++++ Records

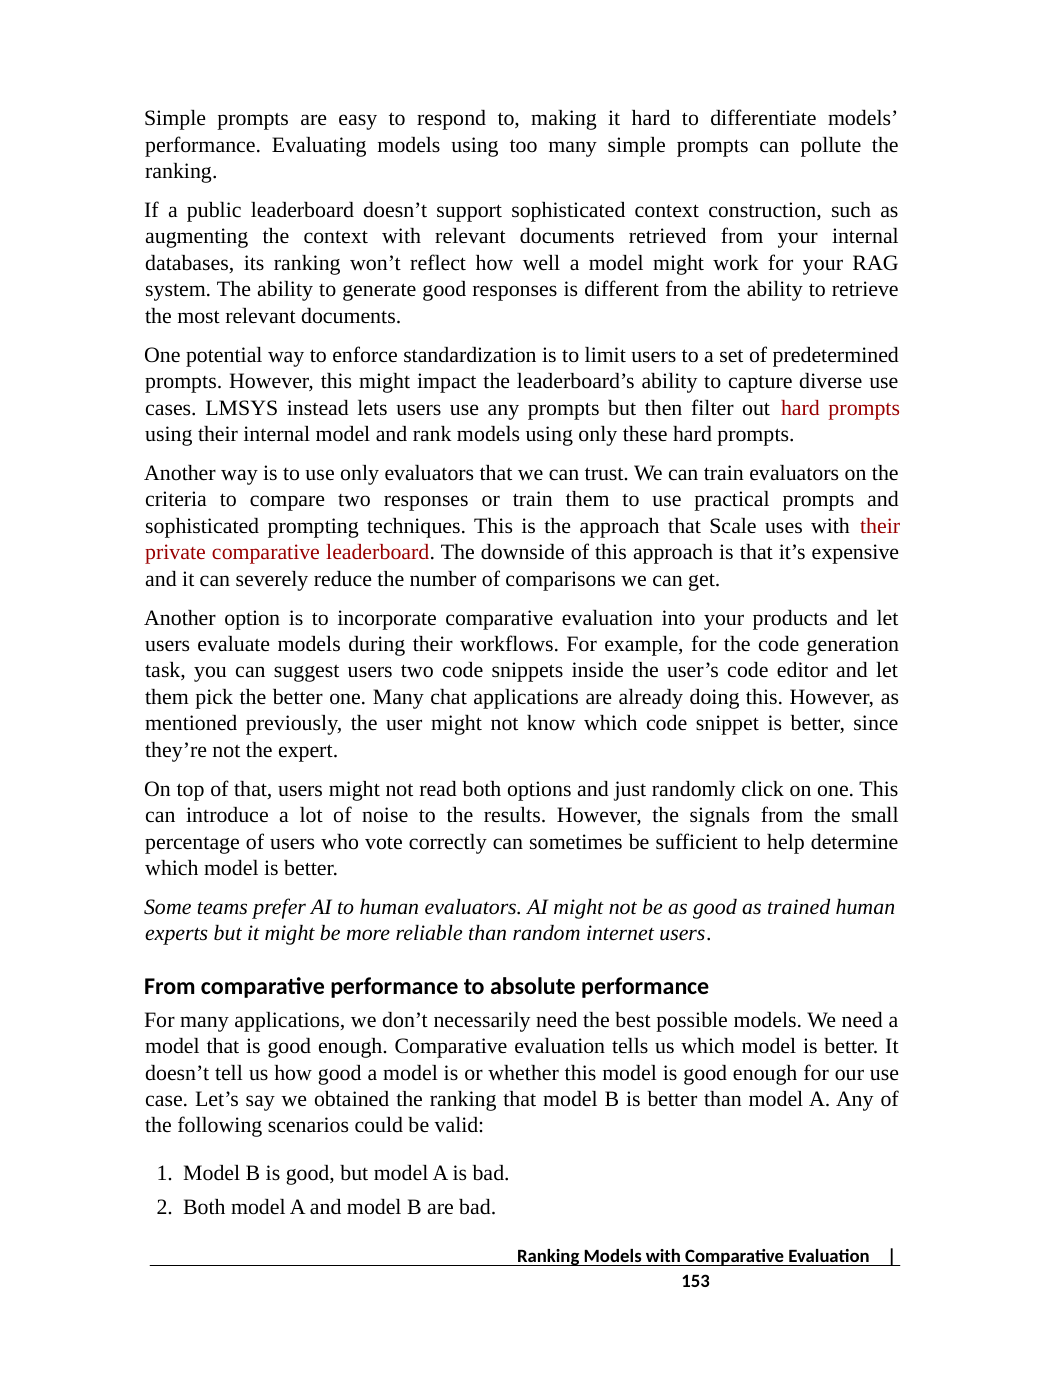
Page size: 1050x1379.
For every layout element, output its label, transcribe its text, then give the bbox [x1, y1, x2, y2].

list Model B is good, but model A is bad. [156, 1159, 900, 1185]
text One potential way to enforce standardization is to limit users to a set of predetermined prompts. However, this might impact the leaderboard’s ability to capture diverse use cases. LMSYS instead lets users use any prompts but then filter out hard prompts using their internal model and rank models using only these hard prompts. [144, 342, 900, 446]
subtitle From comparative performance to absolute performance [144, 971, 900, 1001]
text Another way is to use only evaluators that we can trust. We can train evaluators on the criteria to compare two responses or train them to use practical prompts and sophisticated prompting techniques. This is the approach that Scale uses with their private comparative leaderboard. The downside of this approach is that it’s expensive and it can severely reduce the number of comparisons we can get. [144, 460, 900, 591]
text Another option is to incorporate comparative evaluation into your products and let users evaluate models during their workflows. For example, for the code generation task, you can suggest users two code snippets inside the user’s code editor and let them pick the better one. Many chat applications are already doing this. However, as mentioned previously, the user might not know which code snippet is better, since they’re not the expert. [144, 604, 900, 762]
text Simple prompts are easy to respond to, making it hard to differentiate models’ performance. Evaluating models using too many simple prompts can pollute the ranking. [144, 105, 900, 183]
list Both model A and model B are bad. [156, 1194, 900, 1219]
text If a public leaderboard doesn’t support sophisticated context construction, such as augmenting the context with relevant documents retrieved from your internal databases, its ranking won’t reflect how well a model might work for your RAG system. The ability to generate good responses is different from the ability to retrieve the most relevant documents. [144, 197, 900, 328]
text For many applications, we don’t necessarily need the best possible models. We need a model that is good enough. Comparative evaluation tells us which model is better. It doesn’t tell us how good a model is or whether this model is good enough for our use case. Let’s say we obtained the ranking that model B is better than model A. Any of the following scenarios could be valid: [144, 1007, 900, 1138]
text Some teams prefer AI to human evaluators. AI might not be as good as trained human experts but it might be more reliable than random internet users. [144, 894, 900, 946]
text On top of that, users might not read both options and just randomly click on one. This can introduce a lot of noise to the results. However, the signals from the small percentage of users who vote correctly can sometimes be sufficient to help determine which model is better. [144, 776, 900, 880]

++++++++

[Task prompt]
Leave out the pictures and return every record word for word.

[Final answer]
Page size: 1050x1379.
For every layout element, output its label, transcribe its text, then give the bbox [x1, y1, x2, y2].

list Model B is good, but model A is bad. [156, 1159, 900, 1185]
text One potential way to enforce standardization is to limit users to a set of predetermined prompts. However, this might impact the leaderboard’s ability to capture diverse use cases. LMSYS instead lets users use any prompts but then filter out hard prompts using their internal model and rank models using only these hard prompts. [144, 342, 900, 446]
subtitle From comparative performance to absolute performance [144, 971, 900, 1001]
text Another way is to use only evaluators that we can trust. We can train evaluators on the criteria to compare two responses or train them to use practical prompts and sophisticated prompting techniques. This is the approach that Scale uses with their private comparative leaderboard. The downside of this approach is that it’s expensive and it can severely reduce the number of comparisons we can get. [144, 460, 900, 591]
text Another option is to incorporate comparative evaluation into your products and let users evaluate models during their workflows. For example, for the code generation task, you can suggest users two code snippets inside the user’s code editor and let them pick the better one. Many chat applications are already doing this. However, as mentioned previously, the user might not know which code snippet is better, since they’re not the expert. [144, 604, 900, 762]
text Simple prompts are easy to respond to, making it hard to differentiate models’ performance. Evaluating models using too many simple prompts can pollute the ranking. [144, 105, 900, 183]
list Both model A and model B are bad. [156, 1194, 900, 1219]
text If a public leaderboard doesn’t support sophisticated context construction, such as augmenting the context with relevant documents retrieved from your internal databases, its ranking won’t reflect how well a model might work for your RAG system. The ability to generate good responses is different from the ability to retrieve the most relevant documents. [144, 197, 900, 328]
text For many applications, we don’t necessarily need the best possible models. We need a model that is good enough. Comparative evaluation tells us which model is better. It doesn’t tell us how good a model is or whether this model is good enough for our use case. Let’s say we obtained the ranking that model B is better than model A. Any of the following scenarios could be valid: [144, 1007, 900, 1138]
text Some teams prefer AI to human evaluators. AI might not be as good as trained human experts but it might be more reliable than random internet users. [144, 894, 900, 946]
text On top of that, users might not read both options and just randomly click on one. This can introduce a lot of noise to the results. However, the signals from the small percentage of users who vote correctly can sometimes be sufficient to help determine which model is better. [144, 776, 900, 880]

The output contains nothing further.